Former UK Prime Minister, Tony Blair, has defended Rwanda over its part in the conflict in eastern Democratic Republic of Congo.
He told the BBC the causes of that conflict were complex and Kigali should not be singled out for blame.
He also said it was wrong to withhold aid to Rwanda, as many Western countries have done.
Rwanda denies a UN accusation that it has been backing the Congolese M23 rebel group.
About 800,000 people have been displaced in fighting since May 2012 when the rebels launched a rebellion against the DR Congo government.
Last year, a report by the UN Security Council's Group of Experts said that M23 leaders "receive direct military orders" from Rwanda's chief of defence staff, Gen Charles Kayonga, "who in turn acts on instructions from the minister of defence", Gen James Kabarebe.
Mr Blair acts as a personal adviser to Mr Kagame - who came to power after the 1994 genocide - and one of his charities, the Africa Governance Initiative (AGI), employs people inside the Rwandan government.

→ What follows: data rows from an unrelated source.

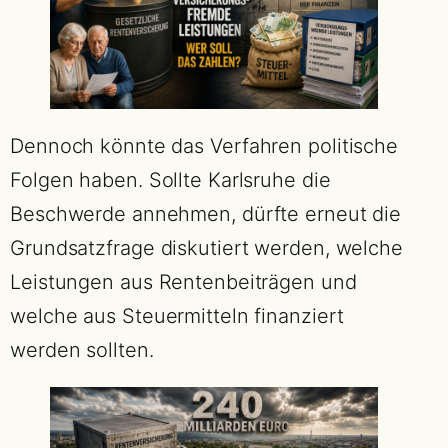
Dennoch könnte das Verfahren politische
Folgen haben. Sollte Karlsruhe die
Beschwerde annehmen, dürfte erneut die
Grundsatzfrage diskutiert werden, welche
Leistungen aus Rentenbeiträgen und
welche aus Steuermitteln finanziert
werden sollten.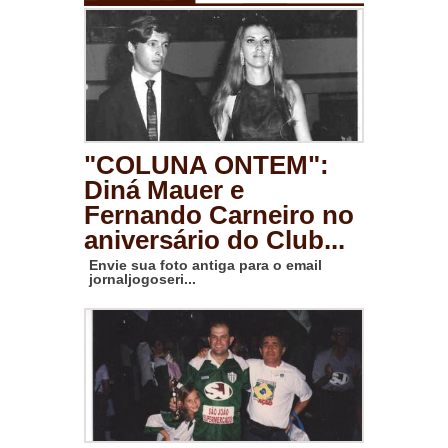
"COLUNA ONTEM":
Diná Mauer e
Fernando Carneiro no
aniversário do Club...
Envie sua foto antiga para o email
jornaljogoseri...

"If you read, and I have read, both the UN report and the very detailed rebuttal of those claims by the Rwandan government, you've got to say there's a dispute over the facts," Mr Blair told the BBC's Focus on Africa TV programme.
He said there were a dozen different small militias in DR Congo, complicating the situation for the government.

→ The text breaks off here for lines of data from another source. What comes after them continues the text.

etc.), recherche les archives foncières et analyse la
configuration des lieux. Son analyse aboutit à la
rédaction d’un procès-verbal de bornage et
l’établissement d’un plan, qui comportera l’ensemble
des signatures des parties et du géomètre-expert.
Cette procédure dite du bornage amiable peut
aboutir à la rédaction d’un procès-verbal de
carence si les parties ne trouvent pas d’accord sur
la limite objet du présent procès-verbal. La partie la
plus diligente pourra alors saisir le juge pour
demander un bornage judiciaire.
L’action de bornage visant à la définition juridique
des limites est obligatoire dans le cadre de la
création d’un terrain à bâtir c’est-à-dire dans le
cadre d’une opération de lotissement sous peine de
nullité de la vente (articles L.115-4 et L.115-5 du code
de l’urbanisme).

"I'm not disputing the need to make sure that everybody abides by the right international principles here, I'm simply saying it isn't right to put all of this on Rwanda ," he said.
Rwanda had made good use of the aid money and there had been massive poverty reduction in the country, Mr Blair said.
Rwanda had "virtually eliminated measles in the country, now moving on to rubella".
"The way they've reduced malaria deaths by something like 60%. These are massive achievements done through aid.
"To withdraw the aid in those circumstances seems to me a way to punish the Rwandan people without necessarily helping the issue of the conflict."
Mr Kagame's critics accuse him of leading a repressive regime, which jails opponents and cracks down on the media.
Last October, opposition leader Victoire Ingabire was convicted of treason and sentenced to eight years in jail. She denied the charge.